Au cours de la période 2022 et des premiers mois de 2023, le monde se remettait de la pandémie de Covid-19. Cette pandémie a bouleversé le statu quo et a suscité une réflexion renouvelée sur la gestion des chaînes d’approvisionnement alimentaire mondiales.
Le conflit entre la Russie et l’Ukraine a toutefois ralenti le processus de rétablissement après la pandémie de Covid-19, et nous avons constaté une augmentation des coûts de production agricole, en particulier en Afrique subsaharienne, qui est fortement tributaire des engrais, des produits agrochimiques et des intrants agricoles bruts provenant des deux pays en conflit depuis près de deux ans maintenant.
Nous devons donc repenser et élaborer des stratégies pour que les femmes puissent se positionner et appliquer des pratiques agricoles durables susceptibles d’améliorer leur productivité et de tirer parti des opportunités que créerait la réduction des importations de produits alimentaires en provenance d’Europe. Nous disposons de suffisamment de terres en Afrique, mais nous devons veiller à ce que nos femmes soient résilientes face aux nombreux chocs extérieurs, notamment les guerres, les épidémies et le changement climatique.
Comment pouvons-nous reconstruire une société qui soutient les droits fonciers des femmes ?
Pour avoir une société qui soutient les droits fonciers des femmes, nous devons veiller à ce que nos États membres mettent en place des politiques et des cadres juridiques qui protègent les droits fonciers des femmes malgré leur statut et quels que soient les régimes fonciers dont elles disposent.
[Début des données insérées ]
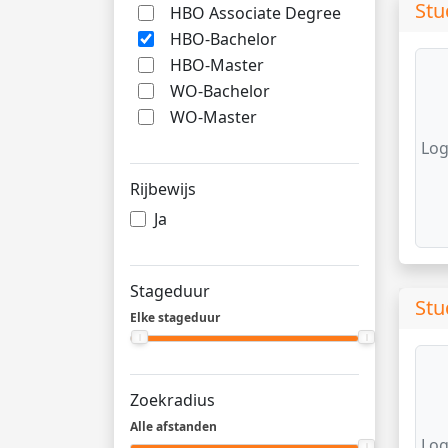
Stu
HBO Associate Degree
HBO-Bachelor
HBO-Master
WO-Bachelor
WO-Master
Log
Rijbewijs
Ja
Stageduur
Stu
Elke stageduur
Zoekradius
Alle afstanden
Log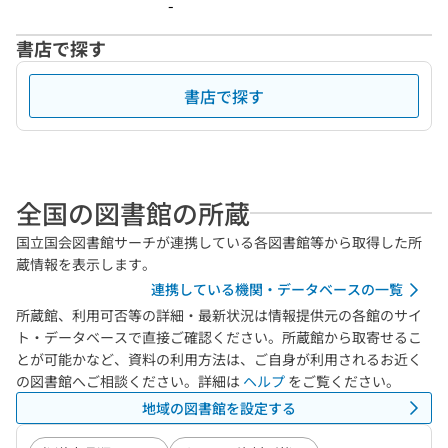
-
書店で探す
書店で探す
全国の図書館の所蔵
国立国会図書館サーチが連携している各図書館等から取得した所
蔵情報を表示します。
連携している機関・データベースの一覧
所蔵館、利用可否等の詳細・最新状況は情報提供元の各館のサイ
ト・データベースで直接ご確認ください。所蔵館から取寄せるこ
とが可能かなど、資料の利用方法は、ご自身が利用されるお近く
の図書館へご相談ください。詳細は
ヘルプ
をご覧ください。
地域の図書館を設定する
Il est également nécessaire de s’adapter aux technologies de l’information et de la communication (TIC) à faible coût et aux applications associées et de les utiliser pour améliorer le partage d’informations entre les femmes et les autres groupes vulnérables. Cela permettra de sensibiliser les femmes aux possibilités qui leur sont offertes de tirer parti de leurs droits fonciers et d’en bénéficier. Les TIC peuvent également faciliter l’accès des femmes à l’enregistrement des droits fonciers, à la vulgarisation agricole, au financement et à l’assistance technique.
Nous exhortons également les États membres de l’UA à augmenter délibérément le quota de participation des femmes aux diverses plateformes de dialogue public-privé (PPD), tant au niveau régional que national. Ceci est essentiel pour faciliter la participation des femmes à la planification et à la prise de décision et pour accroître leur accès à l’information sur la terre.
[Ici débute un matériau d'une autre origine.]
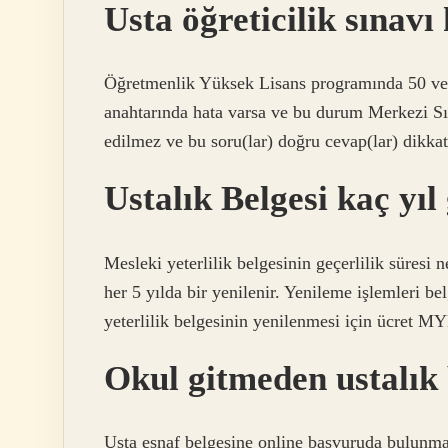
Usta öğreticilik sınavı
Öğretmenlik Yüksek Lisans programında 50 ve ü
anahtarında hata varsa ve bu durum Merkezi Sına
edilmez ve bu soru(lar) doğru cevap(lar) dikkat
Ustalık Belgesi kaç yıl
Mesleki yeterlilik belgesinin geçerlilik süresi n
her 5 yılda bir yenilenir. Yenileme işlemleri be
yeterlilik belgesinin yenilenmesi için ücret MY
Okul gitmeden ustalık b
Usta esnaf belgesine online başvuruda bulunma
Que peuvent faire les hommes pour contribuer à l’égalité des droits fonciers des femmes ?
Les hommes participent à la prise de décision concernant la terre. Ils sont également impliqués dans l’administration des terres dans le monde entier et peuvent promouvoir les droits des femmes à la terre dans leur rôle quotidien d’administrateurs de cette ressource vitale. Il s’agit notamment de créer un environnement commercial favorable aux femmes qui limite les obstacles à l’entrée des femmes et des entreprises dirigées par des femmes dans les différents secteurs de l’économie.
Quels conseils donneriez-vous aux jeunes femmes désireuses de faire carrière dans le secteur foncier/de la gouvernance foncière ?
Les opportunités dans le secteur foncier sont diverses, et vous pouvez toujours trouver une place pour influencer le changement en tant que géomètre, administratrice, avocate défendant d’autres droits des femmes, décideuse politique et planificatrice. Les possibilités sont infinies dans le secteur foncier !
Avec la numérisation croissante des processus, nous attendons des jeunes femmes douées pour la technologie qu’elles développent de manière innovante des technologies et des plateformes qui permettront de relever les défis qui affectent de manière disproportionnée l’accès des femmes à la terre. Travailler dans le secteur foncier vous permet de contribuer au développement, de manière spéciale et unique.